BEST OF 2012: Another Twenty

The process of putting together the end of year list is long and drawn out. Albums move up and down a large document until the final thirty reveal themselves. But what of the late bloomers, forgotten charmers or even albums released in December? Well, they miss out. Simple as that and, as I said back at the start of the month, a year from now I’ll be looking back and wanting to move a few around. In an attempt to stave off some of that geek disillusionment, here are another twenty albums which for one reason or another were not in that main list to help you while away the hours betwixt Christmas and New Year. Enjoy!

Andy Burrows – Company

If albums could make the main list on one song, this would have. ‘Maybe You’ is one of the most beautiful things I’ve heard all year.

Calexico – Algiers

Meatier, smoother and no less melodic. Calexico in fighting form.

Chromatics – Kill For Love

Shimmering Eighties-inflected Italian disco for the ‘Drive’ soundtrack fan in your life.

Colorama – Good Music

Welsh guitar pop which starts slinky and gradually unfurls into an array of gorgeous melodies

Dark Dark Dark – Who Needs Who

Following up ‘Wild Go’, this continues the sparse, piano-led arrangements circling Nona Marie Invie’s naggingly familiar voice.

Ellen And The Escapades – All The Crooked Scenes

Has to be heard for Ellen’s voice. Country tinged indie rock. Beautiful.

Father John Misty – Fear Fun

So close to the original list, a Bella Union delight. J Tillman’s new moniker with fleshed out sounds but the same devastating voice.

Bill Fay – Life Is People

Even closer to the original list. I may have done Mr Fay a disservice. A folk legend based on two albums from forty years ago, this is him now. Luscious production, a lived-in voice and a little help from his friends. Wonderful stuff.

Grizzly Bear – Shields

I really like this lot and the album is perhaps their most measured, crafted outing to date. Still have capacity to surprise and enthrall.

Julia Holter – Ekstasis

Twinkly, squelchy electronica below floaty vocals. A bewitching album.

Jesca Hoop – The House That Jack Built

After the true quirkiness of her earlier releases, this seemed relatively reserved, with some purposeful power pop chops on show. The quieter tracks truly shine however.

La Sera – Sees The Light

Gently jangling, girl group indie pop with a ferocious underbelly. All about the classic melodies.

Lambchop – Mr M

A little like Calexico, some bands reach a point where their majesty is taken for granted. This is a luscious, beautifully recorded record with Kurt Wagner in fine form vocally and lyrically.
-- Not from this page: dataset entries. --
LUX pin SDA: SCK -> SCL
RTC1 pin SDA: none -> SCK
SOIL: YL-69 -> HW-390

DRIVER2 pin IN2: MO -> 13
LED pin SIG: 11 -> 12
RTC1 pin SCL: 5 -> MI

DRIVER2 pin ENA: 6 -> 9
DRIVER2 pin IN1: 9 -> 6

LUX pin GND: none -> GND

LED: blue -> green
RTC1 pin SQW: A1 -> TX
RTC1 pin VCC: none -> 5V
His best in some time.

Cate Le Bon – Cyrk

A little ragged around edges and blessed with a unique voice, this Seventies rock jangle is endorsed by Gruff Rhys and a very infectious brew.

Moon Duo – Circles

Plain bloody noisy. Buy it on vinyl. Turn it up loud. Leap around the room.

Race Horses – Furniture

Quirky indie pop with hints of Pulp, Dogs Die In Hot Cars and an alternative Morrissey who liked to go to discos. Great fun.
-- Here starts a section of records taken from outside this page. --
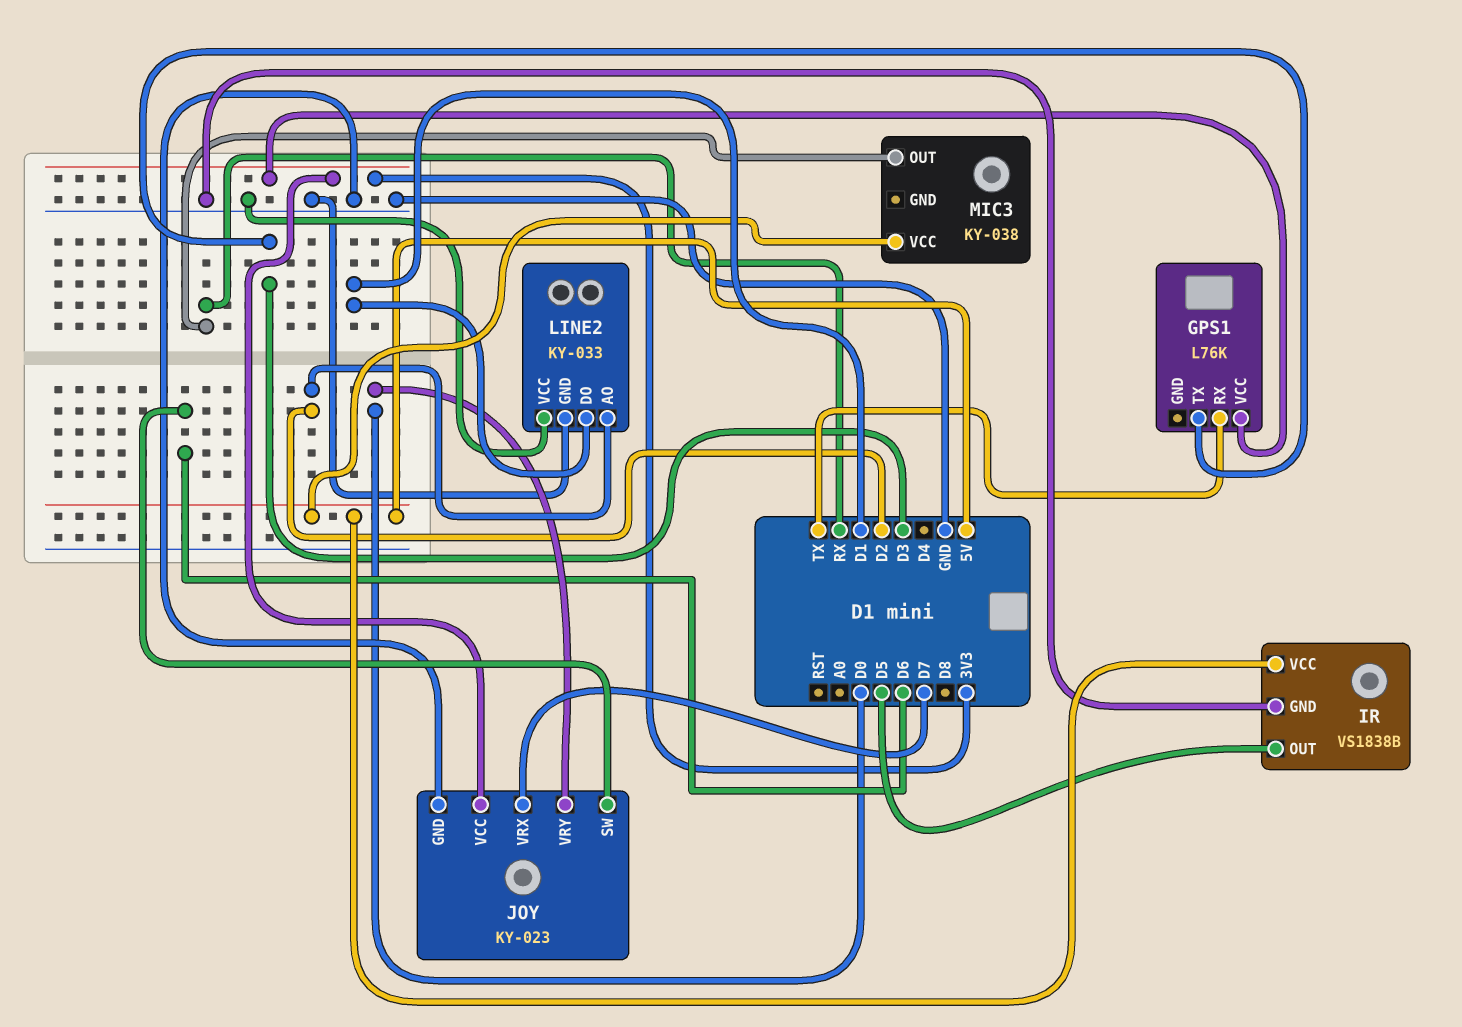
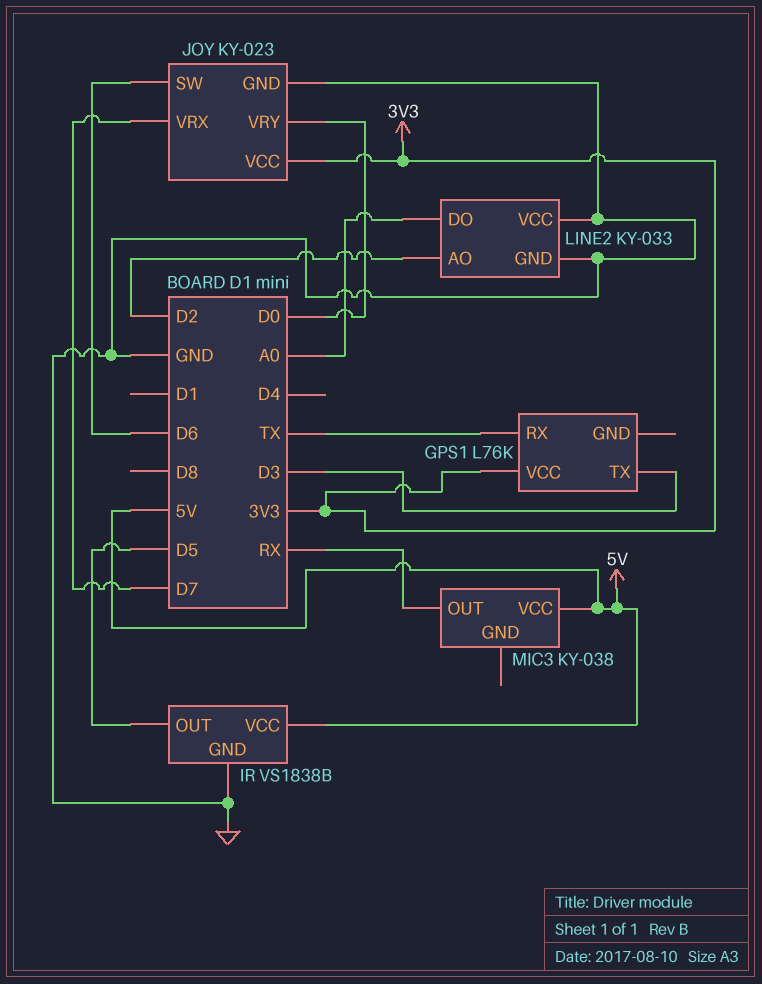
LINE2 pin DO: D1 -> A0

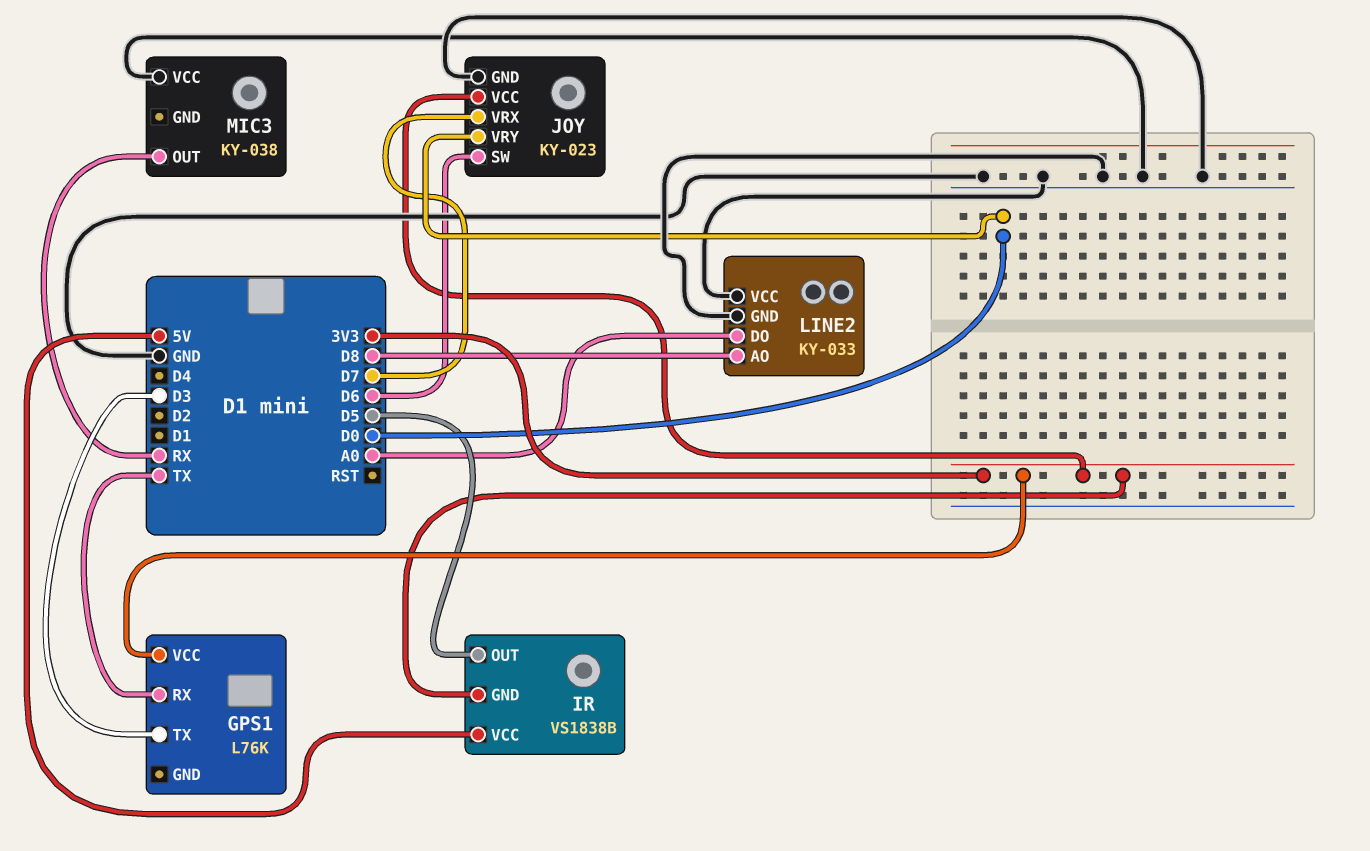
IR pin GND: GND -> 3V3
LINE2 pin AO: D2 -> D8
MIC3 pin VCC: 5V -> GND

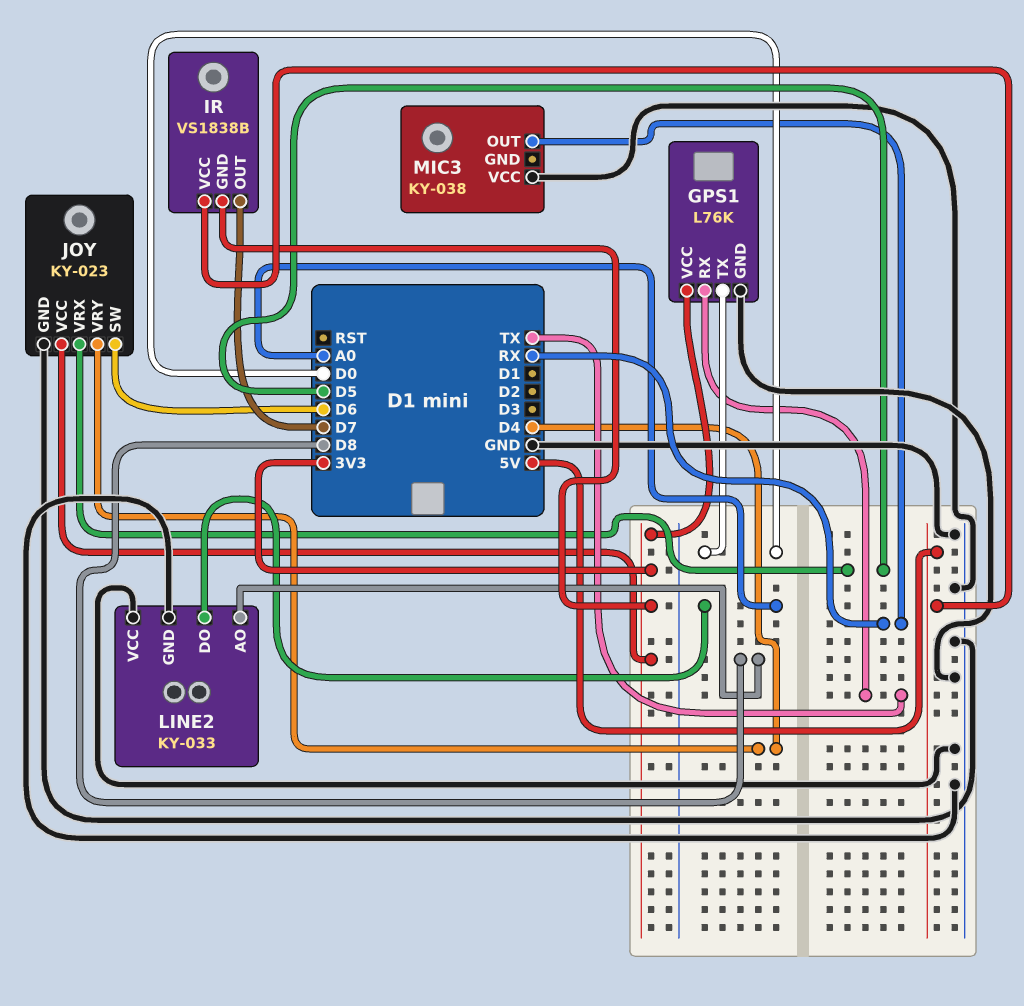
GPS1 pin GND: none -> GND
GPS1 pin TX: D3 -> D0
IR pin OUT: D5 -> D7
JOY pin VRX: D7 -> D5
JOY pin VRY: D0 -> D4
Max Richter – Vivaldi’s Four Seasons Recomposed

I know the original, but this meticulously crafted reworking is right up there with his usual work

Spiritualized – Sweet Heart Sweet Light

The formula went unmessed with and there was much to love. The songwriting was back up to scratch after several middling efforts.

Wild Nothing – Nocturne

Swoonsome indie jangle for fans of Real Estate via the Bella Union stable. Delightful packaging too.

Rachel Zeffira – The Deserters

Released far too late to make the end of year lists, this is a majestic and stirring record. Glacial, orchestral, beautiful.